On Mac OS X and Haiku, the loss of signal still might occur.
Updated by ngoto (Naohisa Goto) over 9 years ago
- Status changed from Open to Closed
Applied in changeset r51268.
-
process.c (redirect_dup2): when the new FD of dup2() coflicts
with one of the timer thread FDs, the internal FD is diverted.
[Bug #11336] [ruby-core:69886] [Bug #11350] [ruby-core:69961] -
process.c (dup2_with_divert): new function for the above purpose.
-
thread_pthread.c (rb_divert_reserved_fd): new function for
diverting reserved FD. If the given FD is the same as one of the
reserved FDs, the reserved FD number is internally changed.
It returns -1 when error. Otherwise, returns 0. It also returns
0 if there is no need to change reserved FD number. -
thread_win32.c (rb_divert_reserved_fd): always returns 0 because
of no reserved FDs. -
internal.h (rb_divert_reserved_fd): prototype declaration.
It is Ruby internal use only.
Updated by normalperson (Eric Wong) over 9 years ago
Sorry, but I think rb_divert_reserved_fd seems a racy fix.

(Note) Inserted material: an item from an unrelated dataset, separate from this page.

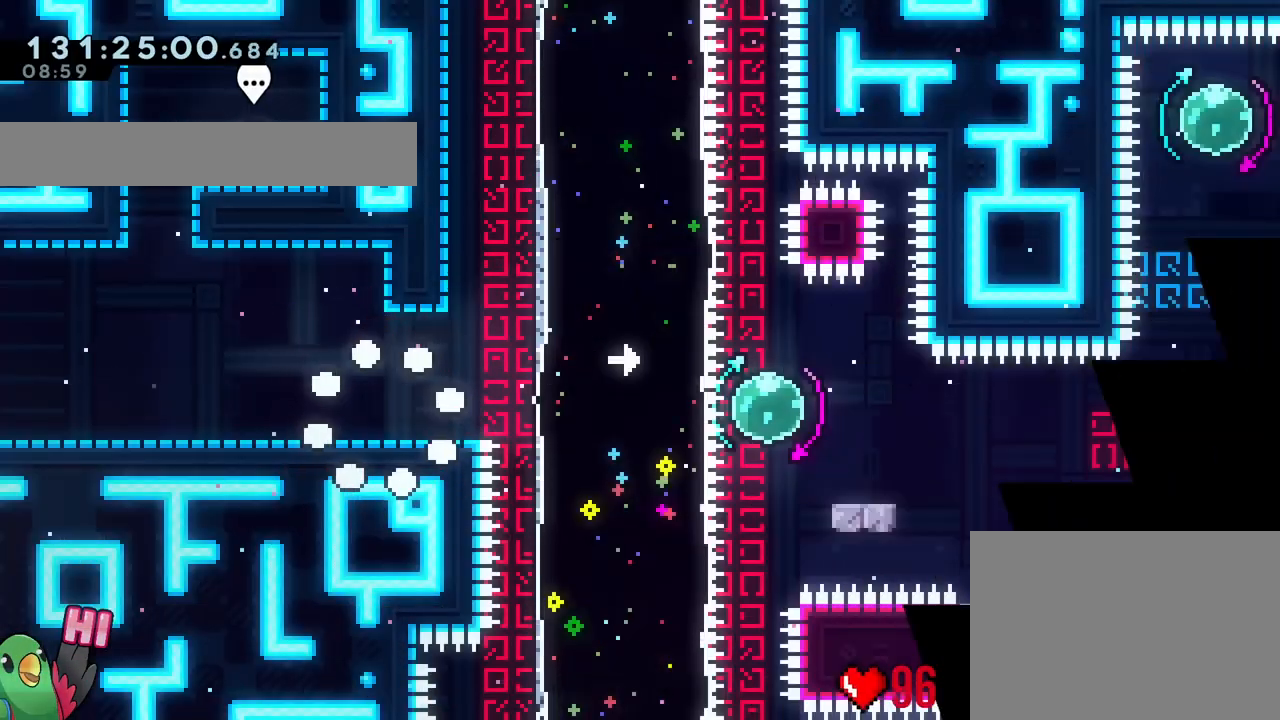
{"buttons": ["Y"], "left_stick": "right", "right_stick": "center", "events": [[17, "B", "up"], [367, "left_stick", "right"], [434, "Y", "down"]]}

I think the
correct fix is to allow single-threaded Ruby to process signals without
timer thread; I will try to make it happen now.
Updated by ngoto (Naohisa Goto) over 9 years ago
Sorry, but I think rb_divert_reserved_fd seems a racy fix.
Yes, it might be. Comparison and replacement of the fd is not atomic there, and calling dup2 after the rb_divert_reserved_fd is also a source of race.
Indeed, I implicitly expected that rb_divert_reserved_fd and dup2_with_divert were executed with GVL, but this might not be true in some cases.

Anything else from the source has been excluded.